Thorne Widgery calls on businesses to take advantage of biggest tax cut in 50 years, but remain wary of future inflation

Daniel Crowther

With the Chancellor confirming around £45 billion of tax cuts in his first fiscal statement, Thorne Widgery is calling on businesses to go for growth using the tax savings on offer.

“A new approach, for a new era, focused on growth” was how Kwasi Kwarteng described his measures as his speech to Parliament got underway, and it quickly became clear how this would be achieved.

In one of the most comprehensive fiscal events in recent years, the Government outlined hard-hitting measures to support businesses, their owners and many other taxpayers with the cost-of-living crisis.

During his speech, the Chancellor confirmed that the previous 1.25 percentage point increase to National Insurance introduced earlier this year would be reversed and the planned Health and Social Care levy abolished.

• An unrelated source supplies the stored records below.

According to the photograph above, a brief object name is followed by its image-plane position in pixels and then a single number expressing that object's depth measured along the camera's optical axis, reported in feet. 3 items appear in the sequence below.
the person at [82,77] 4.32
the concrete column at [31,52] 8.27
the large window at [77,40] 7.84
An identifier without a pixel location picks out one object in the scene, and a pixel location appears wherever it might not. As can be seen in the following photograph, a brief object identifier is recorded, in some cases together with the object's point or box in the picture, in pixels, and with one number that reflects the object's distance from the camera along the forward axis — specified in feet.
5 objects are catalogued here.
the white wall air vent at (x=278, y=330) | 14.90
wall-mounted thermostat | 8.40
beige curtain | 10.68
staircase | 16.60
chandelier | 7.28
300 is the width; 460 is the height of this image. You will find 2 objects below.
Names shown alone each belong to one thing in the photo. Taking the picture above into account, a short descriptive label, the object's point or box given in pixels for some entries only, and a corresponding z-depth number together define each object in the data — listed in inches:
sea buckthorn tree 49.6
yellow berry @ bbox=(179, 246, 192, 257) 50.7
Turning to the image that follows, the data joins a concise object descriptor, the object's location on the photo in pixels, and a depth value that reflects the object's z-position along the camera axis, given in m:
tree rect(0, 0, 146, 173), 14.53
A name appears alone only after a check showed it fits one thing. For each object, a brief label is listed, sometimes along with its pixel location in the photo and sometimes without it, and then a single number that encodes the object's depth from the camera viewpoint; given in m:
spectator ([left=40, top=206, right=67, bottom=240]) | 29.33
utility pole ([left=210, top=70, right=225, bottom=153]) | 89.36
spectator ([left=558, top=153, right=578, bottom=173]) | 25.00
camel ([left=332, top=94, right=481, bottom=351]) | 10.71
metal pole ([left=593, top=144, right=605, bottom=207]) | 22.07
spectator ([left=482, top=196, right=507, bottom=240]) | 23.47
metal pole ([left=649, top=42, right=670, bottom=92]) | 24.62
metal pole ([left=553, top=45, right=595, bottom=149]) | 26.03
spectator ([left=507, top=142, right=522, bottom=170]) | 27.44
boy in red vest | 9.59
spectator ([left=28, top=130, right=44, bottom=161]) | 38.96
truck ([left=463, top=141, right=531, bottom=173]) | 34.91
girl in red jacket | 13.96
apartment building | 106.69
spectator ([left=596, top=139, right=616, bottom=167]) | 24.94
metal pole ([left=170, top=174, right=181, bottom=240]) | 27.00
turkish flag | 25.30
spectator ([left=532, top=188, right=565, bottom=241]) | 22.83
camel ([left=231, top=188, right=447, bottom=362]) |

He also announced that the Corporation Tax rise planned for April 2023 would be scrapped and that this rate of tax would remain at 19 per cent.

To support further investment in plant and machinery within many businesses, the existing £1 million Annual Investment Allowance will also be retained permanently.

The Government also announced the creation of up to 40 tax-free investment zones, offering a number of tax and National Insurance benefits for those located within them.

“Businesses across the UK will welcome the significant giveaways offered in the mini-Budget,” said Daniel Crowther, CEO at Thorne Widgery.

“This is the biggest cut in taxation since 1972, offering billions of pounds in tax savings to SMEs and their owners.

“By taking bold steps, such as reversing the National Insurance rise and abolishing planned tax rises, the Chancellor hopes to improve the UK’s economic growth rate by 2.5 per cent, so that spending and tax receipts increase.”

Within his speech, the Chancellor also announced many personal tax cuts through Income Tax, Stamp Duty Land Tax (SDLT) and for contractors, a repeal of the IR35 rules.

From next April, the additional rate of tax, paid at 45 per cent on earnings over £150,000 will be removed and a 1p cut to the basic rate of tax on earnings between £12,571 to £50,270 implemented.

Many business owners on higher incomes will welcome this change, alongside a reversal of the 1.25 percentage point increase to the Dividend Tax rate.

Those looking to purchase a new home will also enjoy higher minimum SDLT thresholds, which will rise from £125,000 to £250,000 on most property purchases, and from £300,000 to £425,000 for first-time buyers.

Daniel said: “There was nothing mini about this ‘Budget’ considering the tax cuts that have been given away.

“These measures will help many businesses and taxpayers deal with the cost-of-living crisis and should encourage greater business investment in future.”

However, despite the tax reductions being widely welcomed, there is growing concern that inflation will continue to rocket and interest rates will rise, creating many new challenges for businesses and individuals.

“While the Government is trying to temper inflation through measures like the Energy Bill Relief Scheme, the Bank of England might find itself at loggerheads with the Treasury over these measures, which could potentially risk feeding inflation,” added Daniel.